Nós mergulhamos, encaramos, vamos fundo, descobrimos. Emergimos renovados, emanando confiança, inspirando certeza: agora nós sabemos, agora nós podemos, agora nós queremos. Decidimos, agimos, fazemos, acontecemos. Nós conquistamos, nós vibramos, nós compartilhamos vitórias.
Esse texto genérico poderia, quem sabe, ser parte de algum “manifesto”, aquela sustentação aleatória que pretende defender um conceito de marca. Escrever manifestos é um talento particular de alguns criativos. Tenho admiração por eles, parecem sempre ligados, prontos para o estímulo de uma acelerada manifestante. Chega o job, uma leitura rápida e já saem em disparada. Um manifesto não admite paradas para retomar o fôlego, vacilos, olhadelas para trás, qualquer pausa. Um manifesto sai de uma vez só, pelo menos a primeira versão.
Você precisa ter na ponta da língua palavras-chave que levem a frases feitas e afeitas ao senso comum. Precisa manter uma levada de poesia pobre, senão complica. Nada de termos que remetam a reflexões profundas. Um manifesto tem de ser como uma voadeira, aquela embarcação de alumínio que desliza rápida pela superfície, jamais um submarino, com suas borbulhas e mistérios. Tem de ser simples, mas atenção, precisa parecer complexo.
Não naquilo que você define como complexo, mas nas expressões que os seus receptores estabeleceram como “profundas”. Um manifesto exige um tom simpaticamente imperativo e entusiasta e, ao mesmo tempo, deve ser temperado com certo romantismo de utopia, mas que, ao mesmo tempo, inspire e estimule superação. Escrever manifestos, portanto, é uma arte. Não basta saber e gostar de escrever.
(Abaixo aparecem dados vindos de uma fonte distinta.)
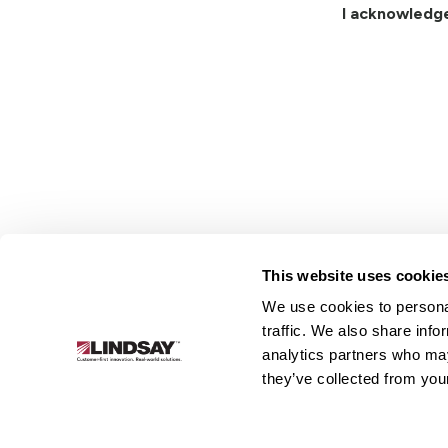
I acknowledg
This website uses cookie
We use cookies to personal
Lindsay.
traffic. We also share info
Link
analytics partners who may
to
About
Irrigation
Infrastructure
they’ve collected from your
homepage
Fosse assim, seria fácil, bastava soltar a imaginação e expressar seu talento literário.
Para escrever manifestos, é preciso saber renunciar exatamente àquilo que você crê fazer melhor, sem deixar, no entanto, de se utilizar dos recursos do que você crê que faz melhor, com o cuidado de mantê-los sob controle, para que não interfiram mais do que o necessário e acabem, desastradamente, revelando o que você faz melhor, e estragando o manifesto.
Eu sei que parece complicado e é mesmo. É como guiar uma Maserati como se fosse um Fiat Uno. É preciso intuir o que é necessário fazer e o que não fazer, para deixar a performance da Maserati distante da mera performance de um Fiat Uno, mas perfeitamente alinhada com a performance de um Maserati rodando como um Fiat Uno. Compreendem o nível de especialização exigido?
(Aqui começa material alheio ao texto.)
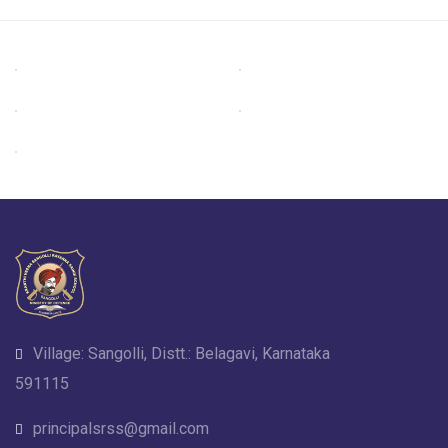
Village: Sangolli, Distt.: Belagavi, Karnataka
591115
principalsrss@gmail.com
O seu talento para a escrita é a Maserati, mas o manifesto é o Fiat Uno. Podemos até supor que, nesse caso, um motorista de Fiat Uno se saia melhor no desafio. Não é verdade. Um motorista de Fiat Uno jamais dirigiria uma Maserati como se fosse um Fiat Uno. Ele, ou iria tentar fazer a Maserati rodar como Maserati ou sequer conseguiria sair do lugar. Falharia nos dois casos. O segredo está nos receptores da mensagem enxergarem nela uma Maserati (valor), mas num desempenho suficientemente (mas não evidentemente) medíocre para não atrapalhar a sua compreensão.